他甚至于将自己的裤腿也捞起,向周筹证明自己完全无害。
随后,他慢慢坐下,双手搭在膝盖上,全身都很放松,“我很感兴趣,你是怎么知道那幅画的后面有炸弹的?”
他有着绝美的五官,听说他的母亲是一个大美人,他在外貌上承继了母亲所有的优点。
只是这样一个大美人死的时候被人划破了脸颊割掉了舌头,身上被刺中了二十四刀,验尸官说她直到承受了二十刀的时候才断气。
在客厅灯光的映衬下,安森俊美到让人无法挪开视线,而他的俊美隐隐混合着血腥气息。
“我听见了计时器的声音。”
“啊,这就是为什么你站在那幅画前一直看的原因。
我还以为你真的喜欢那幅画,打算拿来送给你。”
安森的表情有几分可惜。
“抱歉,我不懂得欣赏任何艺术。”
“你的耳朵看起来也没什么问题了。”
“是的,我听的很清楚。
我这里没有上等的咖啡,也没有古巴来的雪茄,所以没办法招待你,而正如同你所看见的,我全身是伤,虽然没有断胳膊断腿,但是我需要休息了。”

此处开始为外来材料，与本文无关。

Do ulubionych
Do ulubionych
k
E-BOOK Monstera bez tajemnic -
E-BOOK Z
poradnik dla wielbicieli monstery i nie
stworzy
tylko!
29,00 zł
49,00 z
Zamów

周筹冷冷地下了逐客令,安森终于放下交叠的腿,缓缓站了起来。
“晚安,周筹。”
很多人都念不清楚周筹的中文名字,但是安森却能字正腔圆地将它读出来,用低沉微凉的嗓音,仿佛来自地狱的私语。
安森走后,周筹才缓缓将枪放下。
他将茶几挪到了门口,在茶几边缘放上一个花瓶。
这样到了夜晚无论是谁打开房门进来都会撞倒那个花瓶。
周筹从抽屉里掏出一个仪器,开始检测房间里是否被安插了窃听器,就连洗手间里的洗手台下面都没有忽略。
当他确定整个公寓里都没有安装窃听器之后,才回到客厅坐下。
餐桌上有两个餐盘,还有一瓶红酒。
周筹走过去,看了一眼,顺手将那瓶红酒扔进了垃圾桶里。
一辆加长的豪华轿车里,安森一边执着高脚杯品味着香槟,一边看着视频。
“唉,理查。
周筹把我送给他的红酒给扔了。”
安森的语气有些可怜,但是脸上却丝毫没有难过的意思。